In every one of the records below, switch "common name" to "vernacular name" and write out all the lines again, leaving everything else unchanged.

>> BEGIN Material provided

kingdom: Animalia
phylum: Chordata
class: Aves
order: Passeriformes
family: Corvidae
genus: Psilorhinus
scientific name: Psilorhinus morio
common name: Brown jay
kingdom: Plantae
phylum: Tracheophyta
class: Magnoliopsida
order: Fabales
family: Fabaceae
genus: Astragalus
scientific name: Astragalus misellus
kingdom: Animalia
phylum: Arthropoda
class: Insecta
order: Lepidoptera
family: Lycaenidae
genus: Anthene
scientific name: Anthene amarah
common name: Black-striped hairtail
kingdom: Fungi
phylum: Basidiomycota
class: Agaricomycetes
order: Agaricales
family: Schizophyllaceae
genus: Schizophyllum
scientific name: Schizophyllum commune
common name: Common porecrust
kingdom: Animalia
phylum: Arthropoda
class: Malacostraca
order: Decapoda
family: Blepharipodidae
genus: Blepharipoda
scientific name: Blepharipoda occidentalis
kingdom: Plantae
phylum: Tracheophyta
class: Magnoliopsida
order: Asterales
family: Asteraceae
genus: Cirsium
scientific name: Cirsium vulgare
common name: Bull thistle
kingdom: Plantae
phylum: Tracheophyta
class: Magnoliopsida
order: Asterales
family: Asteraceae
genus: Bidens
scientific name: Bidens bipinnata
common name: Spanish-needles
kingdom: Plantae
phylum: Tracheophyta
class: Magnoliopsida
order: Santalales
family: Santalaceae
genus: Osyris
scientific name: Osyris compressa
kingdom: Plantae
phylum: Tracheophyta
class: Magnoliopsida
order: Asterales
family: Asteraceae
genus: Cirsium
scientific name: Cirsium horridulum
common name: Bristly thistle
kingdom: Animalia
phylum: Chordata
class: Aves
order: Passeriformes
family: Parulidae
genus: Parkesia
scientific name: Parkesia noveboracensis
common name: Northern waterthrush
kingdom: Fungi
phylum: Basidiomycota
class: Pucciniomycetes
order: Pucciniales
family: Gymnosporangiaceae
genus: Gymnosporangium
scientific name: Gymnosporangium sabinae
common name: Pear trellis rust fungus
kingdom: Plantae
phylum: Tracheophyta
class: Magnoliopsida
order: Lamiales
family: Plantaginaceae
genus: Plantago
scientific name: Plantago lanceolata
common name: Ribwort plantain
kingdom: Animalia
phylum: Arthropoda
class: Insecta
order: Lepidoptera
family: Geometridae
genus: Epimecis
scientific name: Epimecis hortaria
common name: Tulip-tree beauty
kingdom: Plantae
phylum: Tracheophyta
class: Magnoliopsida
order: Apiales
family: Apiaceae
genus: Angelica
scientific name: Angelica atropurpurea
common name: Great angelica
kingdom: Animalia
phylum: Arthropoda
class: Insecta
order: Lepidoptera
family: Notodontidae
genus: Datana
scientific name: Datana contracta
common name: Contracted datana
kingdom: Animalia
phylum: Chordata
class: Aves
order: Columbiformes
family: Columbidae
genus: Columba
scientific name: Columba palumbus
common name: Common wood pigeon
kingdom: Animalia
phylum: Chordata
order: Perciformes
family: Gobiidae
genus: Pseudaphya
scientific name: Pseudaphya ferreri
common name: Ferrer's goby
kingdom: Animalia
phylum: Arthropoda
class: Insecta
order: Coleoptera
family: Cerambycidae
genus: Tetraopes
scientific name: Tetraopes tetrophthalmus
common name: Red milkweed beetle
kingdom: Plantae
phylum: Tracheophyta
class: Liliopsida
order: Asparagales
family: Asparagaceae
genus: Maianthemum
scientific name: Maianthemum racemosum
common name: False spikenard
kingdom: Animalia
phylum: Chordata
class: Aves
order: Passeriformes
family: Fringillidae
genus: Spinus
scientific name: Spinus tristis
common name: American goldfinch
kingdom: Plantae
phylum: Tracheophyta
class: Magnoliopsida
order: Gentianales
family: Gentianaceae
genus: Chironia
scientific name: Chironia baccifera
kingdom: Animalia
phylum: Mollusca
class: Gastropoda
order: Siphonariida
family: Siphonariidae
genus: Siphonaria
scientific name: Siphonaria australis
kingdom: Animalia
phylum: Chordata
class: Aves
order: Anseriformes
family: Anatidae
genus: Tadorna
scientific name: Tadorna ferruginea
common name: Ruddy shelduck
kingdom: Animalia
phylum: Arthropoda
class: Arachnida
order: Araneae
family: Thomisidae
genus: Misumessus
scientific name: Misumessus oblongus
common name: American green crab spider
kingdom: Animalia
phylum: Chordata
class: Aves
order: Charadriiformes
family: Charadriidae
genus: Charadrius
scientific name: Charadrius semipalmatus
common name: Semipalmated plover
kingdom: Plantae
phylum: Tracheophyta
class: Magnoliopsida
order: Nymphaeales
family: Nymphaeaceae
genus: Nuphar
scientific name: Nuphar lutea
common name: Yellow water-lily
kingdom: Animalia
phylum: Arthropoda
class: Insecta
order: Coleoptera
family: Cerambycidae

>> END Material provided

__Solved problem__.
kingdom: Animalia
phylum: Chordata
class: Aves
order: Passeriformes
family: Corvidae
genus: Psilorhinus
scientific name: Psilorhinus morio
vernacular name: Brown jay
kingdom: Plantae
phylum: Tracheophyta
class: Magnoliopsida
order: Fabales
family: Fabaceae
genus: Astragalus
scientific name: Astragalus misellus
kingdom: Animalia
phylum: Arthropoda
class: Insecta
order: Lepidoptera
family: Lycaenidae
genus: Anthene
scientific name: Anthene amarah
vernacular name: Black-striped hairtail
kingdom: Fungi
phylum: Basidiomycota
class: Agaricomycetes
order: Agaricales
family: Schizophyllaceae
genus: Schizophyllum
scientific name: Schizophyllum commune
vernacular name: Common porecrust
kingdom: Animalia
phylum: Arthropoda
class: Malacostraca
order: Decapoda
family: Blepharipodidae
genus: Blepharipoda
scientific name: Blepharipoda occidentalis
kingdom: Plantae
phylum: Tracheophyta
class: Magnoliopsida
order: Asterales
family: Asteraceae
genus: Cirsium
scientific name: Cirsium vulgare
vernacular name: Bull thistle
kingdom: Plantae
phylum: Tracheophyta
class: Magnoliopsida
order: Asterales
family: Asteraceae
genus: Bidens
scientific name: Bidens bipinnata
vernacular name: Spanish-needles
kingdom: Plantae
phylum: Tracheophyta
class: Magnoliopsida
order: Santalales
family: Santalaceae
genus: Osyris
scientific name: Osyris compressa
kingdom: Plantae
phylum: Tracheophyta
class: Magnoliopsida
order: Asterales
family: Asteraceae
genus: Cirsium
scientific name: Cirsium horridulum
vernacular name: Bristly thistle
kingdom: Animalia
phylum: Chordata
class: Aves
order: Passeriformes
family: Parulidae
genus: Parkesia
scientific name: Parkesia noveboracensis
vernacular name: Northern waterthrush
kingdom: Fungi
phylum: Basidiomycota
class: Pucciniomycetes
order: Pucciniales
family: Gymnosporangiaceae
genus: Gymnosporangium
scientific name: Gymnosporangium sabinae
vernacular name: Pear trellis rust fungus
kingdom: Plantae
phylum: Tracheophyta
class: Magnoliopsida
order: Lamiales
family: Plantaginaceae
genus: Plantago
scientific name: Plantago lanceolata
vernacular name: Ribwort plantain
kingdom: Animalia
phylum: Arthropoda
class: Insecta
order: Lepidoptera
family: Geometridae
genus: Epimecis
scientific name: Epimecis hortaria
vernacular name: Tulip-tree beauty
kingdom: Plantae
phylum: Tracheophyta
class: Magnoliopsida
order: Apiales
family: Apiaceae
genus: Angelica
scientific name: Angelica atropurpurea
vernacular name: Great angelica
kingdom: Animalia
phylum: Arthropoda
class: Insecta
order: Lepidoptera
family: Notodontidae
genus: Datana
scientific name: Datana contracta
vernacular name: Contracted datana
kingdom: Animalia
phylum: Chordata
class: Aves
order: Columbiformes
family: Columbidae
genus: Columba
scientific name: Columba palumbus
vernacular name: Common wood pigeon
kingdom: Animalia
phylum: Chordata
order: Perciformes
family: Gobiidae
genus: Pseudaphya
scientific name: Pseudaphya ferreri
vernacular name: Ferrer's goby
kingdom: Animalia
phylum: Arthropoda
class: Insecta
order: Coleoptera
family: Cerambycidae
genus: Tetraopes
scientific name: Tetraopes tetrophthalmus
vernacular name: Red milkweed beetle
kingdom: Plantae
phylum: Tracheophyta
class: Liliopsida
order: Asparagales
family: Asparagaceae
genus: Maianthemum
scientific name: Maianthemum racemosum
vernacular name: False spikenard
kingdom: Animalia
phylum: Chordata
class: Aves
order: Passeriformes
family: Fringillidae
genus: Spinus
scientific name: Spinus tristis
vernacular name: American goldfinch
kingdom: Plantae
phylum: Tracheophyta
class: Magnoliopsida
order: Gentianales
family: Gentianaceae
genus: Chironia
scientific name: Chironia baccifera
kingdom: Animalia
phylum: Mollusca
class: Gastropoda
order: Siphonariida
family: Siphonariidae
genus: Siphonaria
scientific name: Siphonaria australis
kingdom: Animalia
phylum: Chordata
class: Aves
order: Anseriformes
family: Anatidae
genus: Tadorna
scientific name: Tadorna ferruginea
vernacular name: Ruddy shelduck
kingdom: Animalia
phylum: Arthropoda
class: Arachnida
order: Araneae
family: Thomisidae
genus: Misumessus
scientific name: Misumessus oblongus
vernacular name: American green crab spider
kingdom: Animalia
phylum: Chordata
class: Aves
order: Charadriiformes
family: Charadriidae
genus: Charadrius
scientific name: Charadrius semipalmatus
vernacular name: Semipalmated plover
kingdom: Plantae
phylum: Tracheophyta
class: Magnoliopsida
order: Nymphaeales
family: Nymphaeaceae
genus: Nuphar
scientific name: Nuphar lutea
vernacular name: Yellow water-lily
kingdom: Animalia
phylum: Arthropoda
class: Insecta
order: Coleoptera
family: Cerambycidae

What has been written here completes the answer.